Margini
Il punk e l'amicizia come "stanza profonda", spazio fisico e mentale in cui creare assieme cartografie immaginarie con le quali sia possibile rifuggire l’astenia e l’immobilità della vita di provincia.
Nel 2017 usciva in Italia un libro importante per gli amanti del gioco di ruolo, scritto da Vanni Santoni e ambientato nei meandri della provincia toscana. Il titolo, La stanza profonda, evoca quello spazio, tra il fisico e il mentale, in cui rifugiarsi in gruppo e creare collettivamente, condividendo cartografie e coordinate di mondi immaginari grazie ai quali sia possibile rifuggire l’astenia e l’immobilità della vita di provincia. È il racconto di quando si preferisce vivere ai margini, in quelle strette zone liminari che si riesce a strappare alla quotidianità più ingessata, pigramente tradizionalista, asettica. Margini, italiano in concorso alla SIC di Venezia79, è anche il titolo del primo film di Niccolò Falsetti, regista di seconda unità per i Manetti Bros., tra Coliandro e Diabolik, che con questa commedia punk scalcagnata e accorata ci ricorda come esistano non uno ma mille tipi di stanze profonde, mille luoghi in cui la vita, specie quella adolescenziale e della prima adultità, viene vissuta nei termini di assedio e resistenza, in un rapporto tensivo con il luogo in cui si nasce e si impara ad amare. Che sia uno scantinato dove condurre campagne di Dungeons & Dragons o una saletta prove in cui suonare e vivere il punk, in attesa della grande occasione.
Siamo nell’estate del 2008, quando chi ha iniziato gli studi superiori tra immagini del G8 e delle Torri Gemelle inizia ad affacciarsi al mondo adulto; si avvicinano i momenti delle scelte e degli addii, specie per Edoardo e Jacopo, che assieme al più grande Michele condividono il punk come band, stile di vita e sogno di riscatto. Si tratta di chiudere col botto, si cerca di coinvolgere un grande gruppo americano, l’obiettivo è organizzare un evento memorabile per impennare una volta tanto l’encefalogramma piatto di Grosseto e provincia, dove per troppo tempo si è vissuto sempre «a due ore da tutto», da Roma, Firenze, Bologna, dove le cose, viste da lontano, sembrano accadere con tutt’altra energia e facilità. Si tratta di aprire la stanza profonda, spalancare le porte e strappare ai margini qualche metro in più, per non abbandonare inermi armi e campo di battaglia.
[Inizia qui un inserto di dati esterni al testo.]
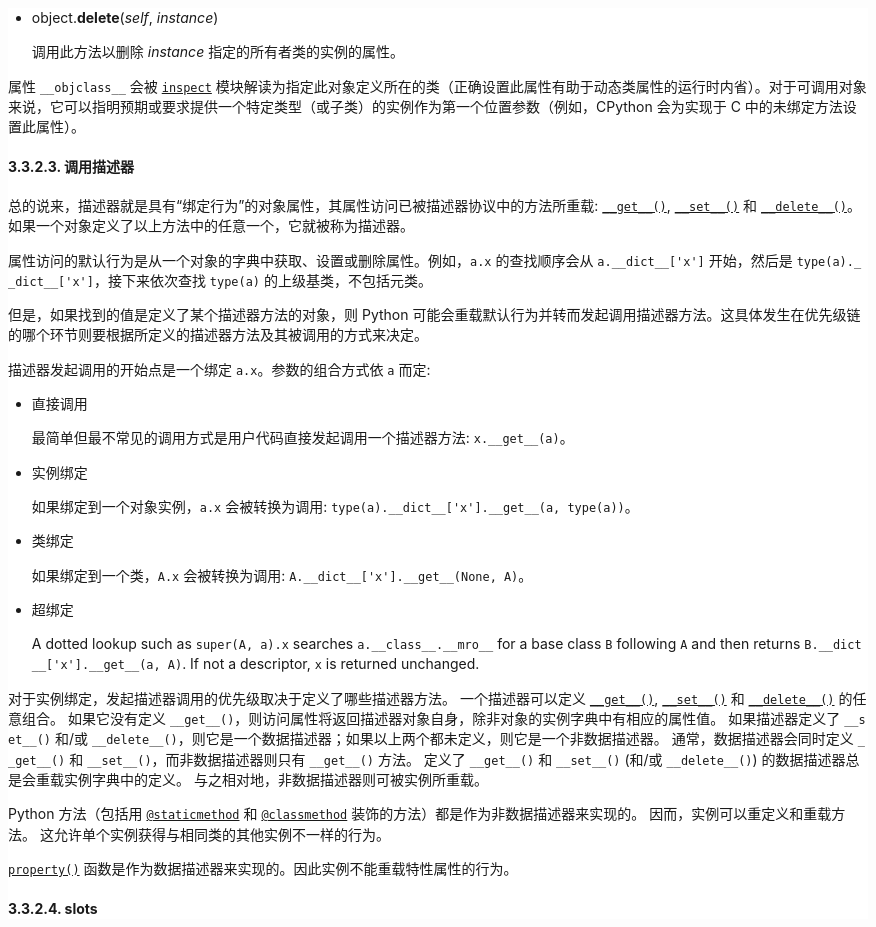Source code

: - object.**__delete__**(*self*, *instance*)

  调用此方法以删除 *instance* 指定的所有者类的实例的属性。

属性 `__objclass__` 会被 [`inspect`](https://docs.python.org/zh-cn/3.11/library/inspect.html#module-inspect) 模块解读为指定此对象定义所在的类（正确设置此属性有助于动态类属性的运行时内省）。对于可调用对象来说，它可以指明预期或要求提供一个特定类型（或子类）的实例作为第一个位置参数（例如，CPython 会为实现于 C 中的未绑定方法设置此属性）。



#### 3.3.2.3. 调用描述器

总的说来，描述器就是具有“绑定行为”的对象属性，其属性访问已被描述器协议中的方法所重载: [`__get__()`](https://docs.python.org/zh-cn/3.11/reference/datamodel.html#object.__get__), [`__set__()`](https://docs.python.org/zh-cn/3.11/reference/datamodel.html#object.__set__) 和 [`__delete__()`](https://docs.python.org/zh-cn/3.11/reference/datamodel.html#object.__delete__)。 如果一个对象定义了以上方法中的任意一个，它就被称为描述器。

属性访问的默认行为是从一个对象的字典中获取、设置或删除属性。例如，`a.x` 的查找顺序会从 `a.__dict__['x']` 开始，然后是 `type(a).__dict__['x']`，接下来依次查找 `type(a)` 的上级基类，不包括元类。

但是，如果找到的值是定义了某个描述器方法的对象，则 Python 可能会重载默认行为并转而发起调用描述器方法。这具体发生在优先级链的哪个环节则要根据所定义的描述器方法及其被调用的方式来决定。

描述器发起调用的开始点是一个绑定 `a.x`。参数的组合方式依 `a` 而定:

- 直接调用

  最简单但最不常见的调用方式是用户代码直接发起调用一个描述器方法: `x.__get__(a)`。

- 实例绑定

  如果绑定到一个对象实例，`a.x` 会被转换为调用: `type(a).__dict__['x'].__get__(a, type(a))`。

- 类绑定

  如果绑定到一个类，`A.x` 会被转换为调用: `A.__dict__['x'].__get__(None, A)`。

- 超绑定

  A dotted lookup such as `super(A, a).x` searches `a.__class__.__mro__` for a base class `B` following `A` and then returns `B.__dict__['x'].__get__(a, A)`. If not a descriptor, `x` is returned unchanged.

对于实例绑定，发起描述器调用的优先级取决于定义了哪些描述器方法。 一个描述器可以定义 [`__get__()`](https://docs.python.org/zh-cn/3.11/reference/datamodel.html#object.__get__), [`__set__()`](https://docs.python.org/zh-cn/3.11/reference/datamodel.html#object.__set__) 和 [`__delete__()`](https://docs.python.org/zh-cn/3.11/reference/datamodel.html#object.__delete__) 的任意组合。 如果它没有定义 `__get__()`，则访问属性将返回描述器对象自身，除非对象的实例字典中有相应的属性值。 如果描述器定义了 `__set__()` 和/或 `__delete__()`，则它是一个数据描述器；如果以上两个都未定义，则它是一个非数据描述器。 通常，数据描述器会同时定义 `__get__()` 和 `__set__()`，而非数据描述器则只有 `__get__()` 方法。 定义了 `__get__()` 和 `__set__()` (和/或 `__delete__()`) 的数据描述器总是会重载实例字典中的定义。 与之相对地，非数据描述器则可被实例所重载。

Python 方法（包括用 [`@staticmethod`](https://docs.python.org/zh-cn/3.11/library/functions.html#staticmethod) 和 [`@classmethod`](https://docs.python.org/zh-cn/3.11/library/functions.html#classmethod) 装饰的方法）都是作为非数据描述器来实现的。 因而，实例可以重定义和重载方法。 这允许单个实例获得与相同类的其他实例不一样的行为。

[`property()`](https://docs.python.org/zh-cn/3.11/library/functions.html#property) 函数是作为数据描述器来实现的。因此实例不能重载特性属性的行为。



#### 3.3.2.4. __slots__

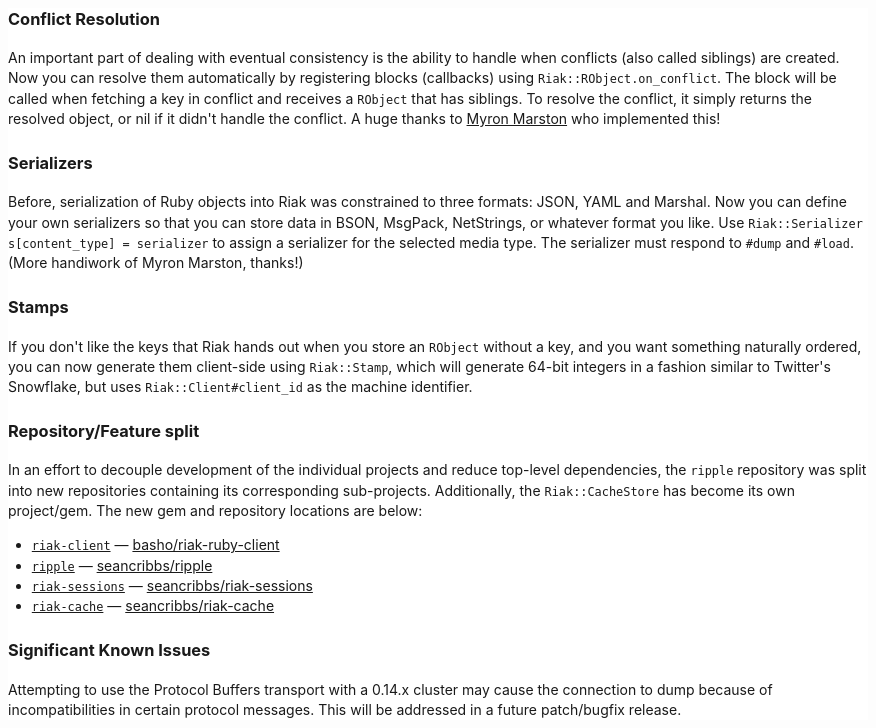 ### Conflict Resolution

An important part of dealing with eventual consistency is the ability
to handle when conflicts (also called siblings) are created. Now you
can resolve them automatically by registering blocks (callbacks) using
`Riak::RObject.on_conflict`. The block will be called when fetching a
key in conflict and receives a `RObject` that has siblings. To resolve
the conflict, it simply returns the resolved object, or nil if it
didn't handle the conflict. A huge thanks to
[Myron Marston](https://github.com/myronmarston) who implemented this!

### Serializers

Before, serialization of Ruby objects into Riak was constrained to
three formats: JSON, YAML and Marshal. Now you can define your own
serializers so that you can store data in BSON, MsgPack, NetStrings,
or whatever format you like. Use `Riak::Serializers[content_type] =
serializer` to assign a serializer for the selected media type. The
serializer must respond to `#dump` and `#load`. (More handiwork of Myron
Marston, thanks!)

### Stamps

If you don't like the keys that Riak hands out when you store an
`RObject` without a key, and you want something naturally ordered, you
can now generate them client-side using `Riak::Stamp`, which will
generate 64-bit integers in a fashion similar to Twitter's Snowflake,
but uses `Riak::Client#client_id` as the machine identifier.

### Repository/Feature split

In an effort to decouple development of the individual projects and
reduce top-level dependencies, the `ripple` repository was split into
new repositories containing its corresponding sub-projects.
Additionally, the `Riak::CacheStore` has become its own project/gem.
The new gem and repository locations are below:

* [`riak-client`](http://rubygems.org/gems/riak-client) &mdash;
  [basho/riak-ruby-client](https://github.com/basho/riak-ruby-client)
* [`ripple`](http://rubygems.org/gems/ripple) &mdash;
  [seancribbs/ripple](https://github.com/seancribbs/ripple)
* [`riak-sessions`](http://rubygems.org/gems/riak-sessions) &mdash;
  [seancribbs/riak-sessions](https://github.com/seancribbs/riak-sessions)
* [`riak-cache`](http://rubygems.org/gems/riak-cache) &mdash;
  [seancribbs/riak-cache](https://github.com/seancribbs/riak-cache)

### Significant Known Issues

Attempting to use the Protocol Buffers transport with a 0.14.x cluster
may cause the connection to dump because of incompatibilities in
certain protocol messages. This will be addressed in a future
patch/bugfix release.
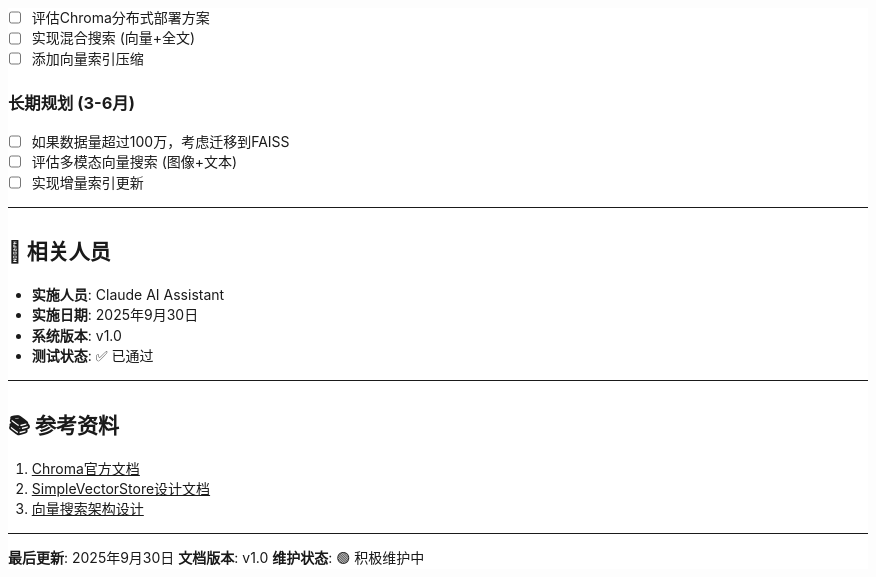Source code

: - [ ] 评估Chroma分布式部署方案
- [ ] 实现混合搜索 (向量+全文)
- [ ] 添加向量索引压缩

### 长期规划 (3-6月)

- [ ] 如果数据量超过100万，考虑迁移到FAISS
- [ ] 评估多模态向量搜索 (图像+文本)
- [ ] 实现增量索引更新

---

## 👥 相关人员

- **实施人员**: Claude AI Assistant
- **实施日期**: 2025年9月30日
- **系统版本**: v1.0
- **测试状态**: ✅ 已通过

---

## 📚 参考资料

1. [Chroma官方文档](https://docs.trychroma.com/)
2. [SimpleVectorStore设计文档](./ai_tender_system/modules/vector_engine/simple_vector_store.py)
3. [向量搜索架构设计](./ai_tender_system/docs/architecture/vector-search-design.md)

---

**最后更新**: 2025年9月30日
**文档版本**: v1.0
**维护状态**: 🟢 积极维护中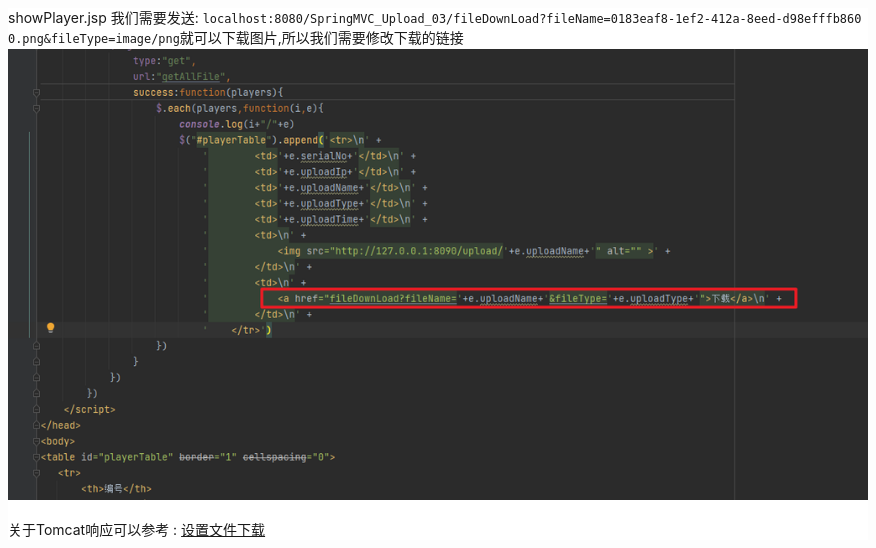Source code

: showPlayer.jsp
我们需要发送: `localhost:8080/SpringMVC_Upload_03/fileDownLoad?fileName=0183eaf8-1ef2-412a-8eed-d98efffb8600.png&fileType=image/png`就可以下载图片,所以我们需要修改下载的链接
![](./assets/image-20230627112238310.png)

关于Tomcat响应可以参考 : [设置文件下载](../../../04_JavaEE技术/03_Servlet/02_HttpServletRequest和HttpServlet/HttpServletRequest和HttpServletResponse.md#设置文件下载)
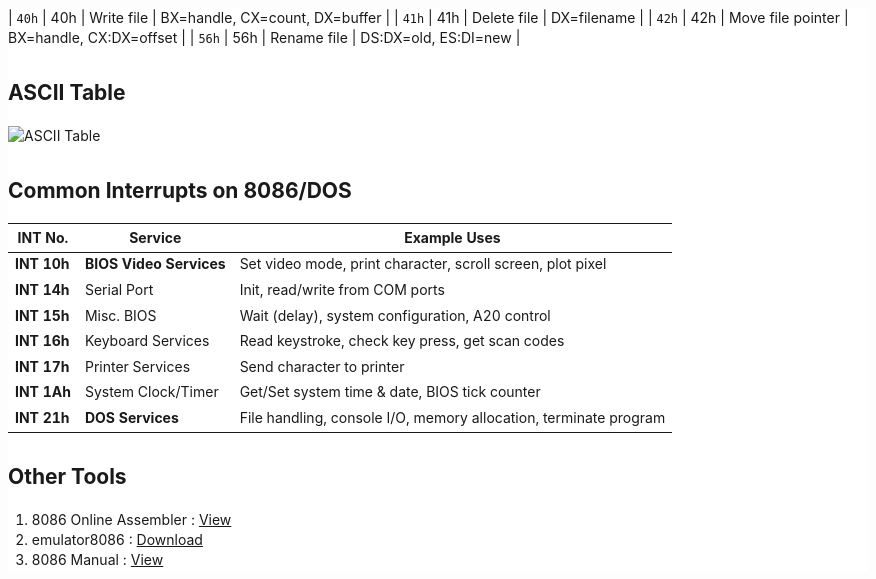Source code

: | `40h`    | 40h | Write file                     | BX=handle, CX=count, DX=buffer      |
| `41h`    | 41h | Delete file                    | DX=filename                         |
| `42h`    | 42h | Move file pointer              | BX=handle, CX\:DX=offset            |
| `56h`    | 56h | Rename file                    | DS\:DX=old, ES\:DI=new              |

## ASCII Table

![ASCII Table](images/ASCII-Table.png)

## Common Interrupts on 8086/DOS

| INT No.     | Service                   | Example Uses                                                     |
| ----------- | ------------------------- | ---------------------------------------------------------------- |
| **INT 10h** | **BIOS Video Services**   | Set video mode, print character, scroll screen, plot pixel       |
| **INT 14h** | Serial Port               | Init, read/write from COM ports                                  |
| **INT 15h** | Misc. BIOS                | Wait (delay), system configuration, A20 control                  |
| **INT 16h** | Keyboard Services         | Read keystroke, check key press, get scan codes                  |
| **INT 17h** | Printer Services          | Send character to printer                                        |
| **INT 1Ah** | System Clock/Timer        | Get/Set system time & date, BIOS tick counter                    |
| **INT 21h** | **DOS Services**          | File handling, console I/O, memory allocation, terminate program |


## Other Tools
1. 8086 Online Assembler : [View](https://yjdoc2.github.io/8086-emulator-web/)
2. emulator8086 : [Download](https://drive.google.com/file/d/1lohwzsB3tOu0kYBzcZypJA4khm46P2HI/view?usp=sharing)
3. 8086 Manual : [View](https://drive.google.com/file/d/1HZSK2e4sOsduEIBpAr9-MOK8d7Arz7b2/view?usp=sharing)
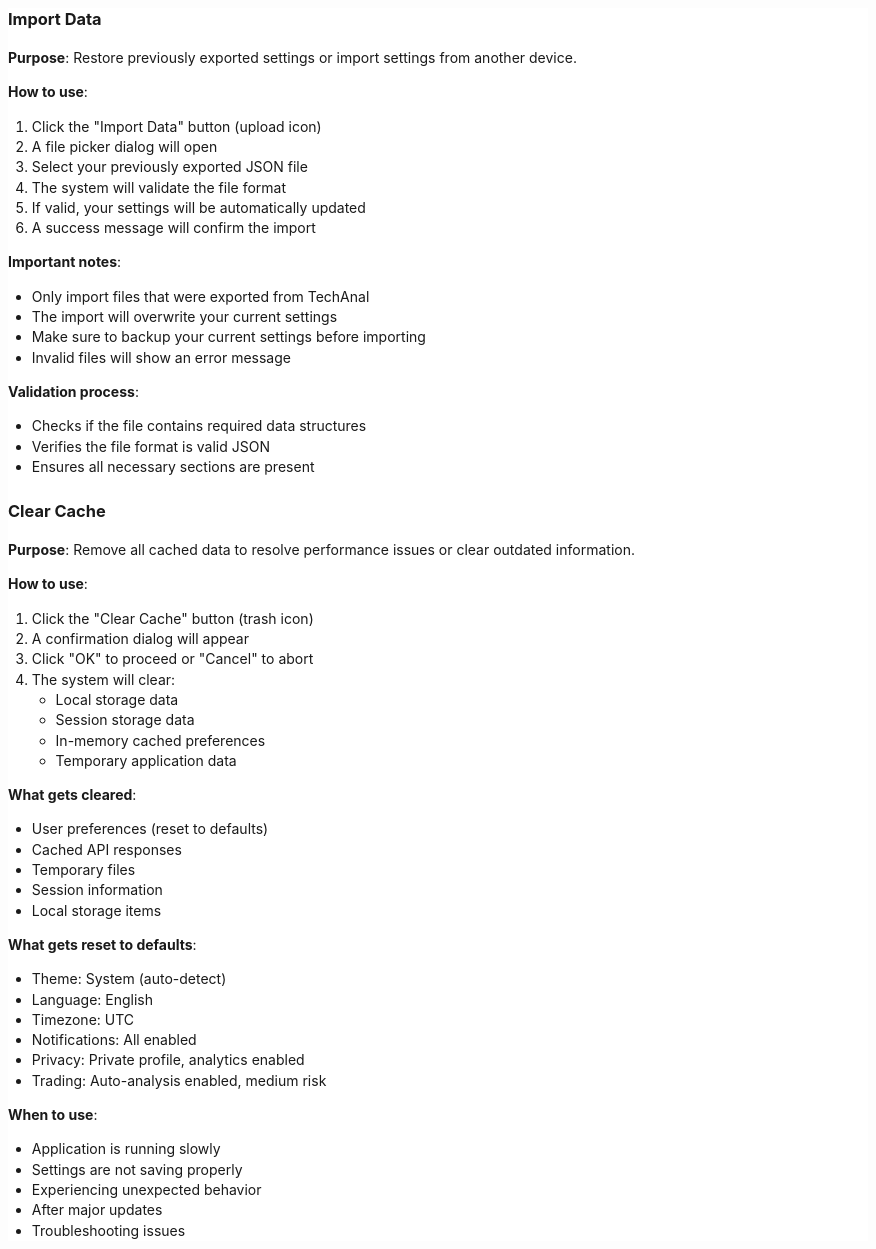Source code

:### Import Data
**Purpose**: Restore previously exported settings or import settings from another device.

**How to use**:
1. Click the "Import Data" button (upload icon)
2. A file picker dialog will open
3. Select your previously exported JSON file
4. The system will validate the file format
5. If valid, your settings will be automatically updated
6. A success message will confirm the import

**Important notes**:
- Only import files that were exported from TechAnal
- The import will overwrite your current settings
- Make sure to backup your current settings before importing
- Invalid files will show an error message

**Validation process**:
- Checks if the file contains required data structures
- Verifies the file format is valid JSON
- Ensures all necessary sections are present

### Clear Cache
**Purpose**: Remove all cached data to resolve performance issues or clear outdated information.

**How to use**:
1. Click the "Clear Cache" button (trash icon)
2. A confirmation dialog will appear
3. Click "OK" to proceed or "Cancel" to abort
4. The system will clear:
   - Local storage data
   - Session storage data
   - In-memory cached preferences
   - Temporary application data

**What gets cleared**:
- User preferences (reset to defaults)
- Cached API responses
- Temporary files
- Session information
- Local storage items

**What gets reset to defaults**:
- Theme: System (auto-detect)
- Language: English
- Timezone: UTC
- Notifications: All enabled
- Privacy: Private profile, analytics enabled
- Trading: Auto-analysis enabled, medium risk

**When to use**:
- Application is running slowly
- Settings are not saving properly
- Experiencing unexpected behavior
- After major updates
- Troubleshooting issues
Animato dall’etica punk del do-it-yourself, Margini è una fiaba di provincia che nel raccontare la missione musicale dei suoi protagonisti mette in scena sé stessa, Il processo di progettazione di questo e tanti film simili, la sua ideazione, promozione, creazione, e la generale difficoltà a realizzare dal basso azioni culturali di vario genere. Chiunque nella propria vita abbia tentato di lavorare sul territorio, organizzare iniziative e dare forma a idee, non può che ritrovarsi nelle difficoltà esperite dal trio di protagonisti, respinto da amministrazioni e investitori locali per cui esistono soltanto sagre alimentari e ricostruzioni storiche, feste dell’unità e circoli ricreativi. Nel racconto di questi tentativi il film costruisce quindi il ritratto di una profonda amicizia, un legame giovanile che aiuta a tenere alte le difese contro una quotidianità industriale che incombe, sovrapponendosi, giorno dopo giorno, al significato imposto dal diventare adulti. Margini è un esordio che funziona e coinvolge, grazie alla genuinità dei protagonisti e dei rapporti rappresentati, e al fatto che la provincia che racconta esula dall'ennesima dimensione criminale si pone come un qualcosa di più semplice e sincero, spontaneo, vicino ai toni più intimi del Virzì anni 90 e vissuto attraverso le lenti di una subcultura evocata con precisione e affetto (e coinvolta in prima persona attraverso le collaborazioni e gli omaggi offerti al film dai suoi protagonisti, a partire dall'autore della locandina e comparsa vocale Zerocalcare).